HadoopCryptoLedger library a vision for the coming Years

The first commit of the HadoopCryptoLedger has been on 26th March of 2016. Since then a lot of new functionality has been added, such as support for major Big Data platforms including Hive / Flink / Spark. Furthermore, besides Bitcoin, Altcoins based on Bitcoin (e.g. Namecoin, Litecoin or Bitcoin Cash) and Ethereum (including Altcoins) have been implemented for analytics.

Since the library integrates seamlessly with Big Data platforms you can join blockchain data with any other data you may have, such as currency exchange rates from various platforms.

Blockchain analytics is getting more and more attention by industry, policy makers and research. This is not surprising, because one of the key element is that blockchains should be transparent for everyone – even for the normal citizen.

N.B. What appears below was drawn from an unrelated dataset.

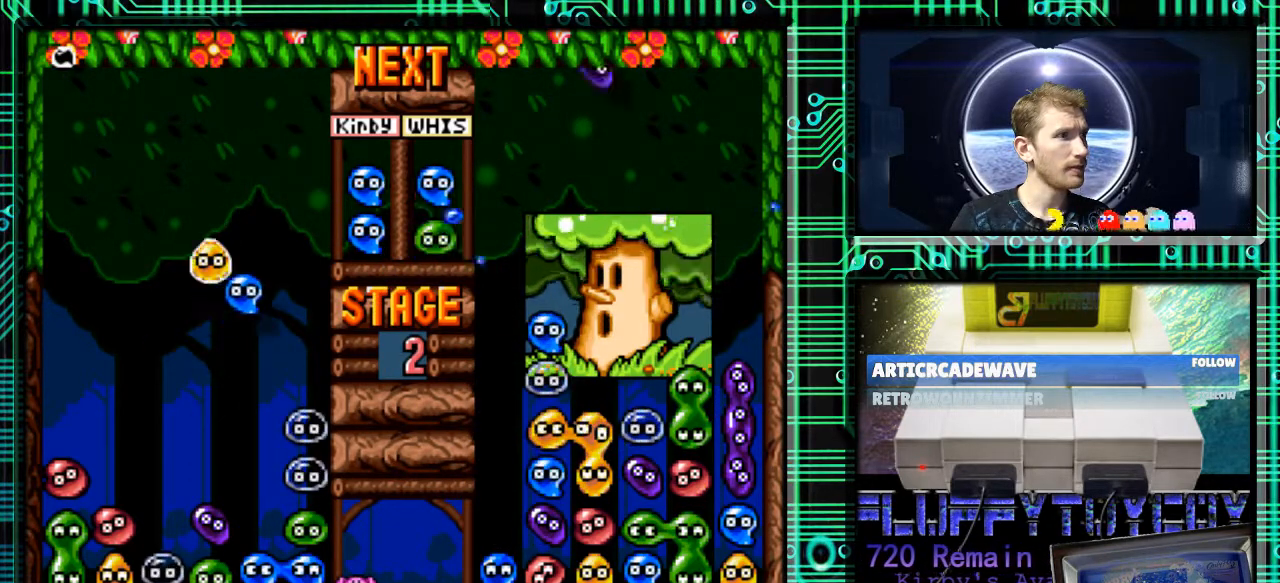
{"buttons": [], "events": [[267, "DPAD_RIGHT", "down"], [333, "DPAD_RIGHT", "up"]]}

Given that background I foresee two major directions for 2018 and the following years:

  • Streaming: Streaming has become a hot topic in Big Data platforms, virtually all Big Data platforms, such as Apache Flink or Apache Spark, move towards streaming has the default way to process streaming and non-streaming data in general. The idea here is to stream blockchain data directly from blockchain networks, such as Bitocin and Ethereum, into your Big Data platform for direct analysis. This would also offer the possibility of some further interesting analytics, such as how many bad blocks/transactions are spammed into the network, when did forks happen, how many forks/subnetworks are established, what is the percentage of nodes piggybacking on the network (cf. merged mining for Bitcoin) and many other interesting data based on the blockchain network metadata.

  • Business & Conceptual Aspects of Blockchain Analytics: Surprisingly one finds very little research and investigations on business and conceptual aspects of blockhain (cf. here), especially analytics. Most of them describe only technical concepts of implementing block chain technology (see here). The idea here is to establish some basic framework, such as interesting metrics and how to efficiently calculate them, finding interesting patterns using machine learning algorithm or to derive them by joining other datasets (e.g. currency exchange rates). Another aspect is security and validity of analysis results. Of course this theoretical/conceptual work needs to be validated with practical investigations using the HadoopCryptoLedger library.

Some other topics supporting the aforementioned two topics are:

  • Contract Analytics: Virtually all blockchain technologies allow more or less powerful definition of contracts. The goal here is to find out 1) how can express contracts formally and find flaws in their definition 2) find evidence for these flaws actually been exploited/abused in the blockchain data. Furthermore, this will also enable linking contract data with other datasets.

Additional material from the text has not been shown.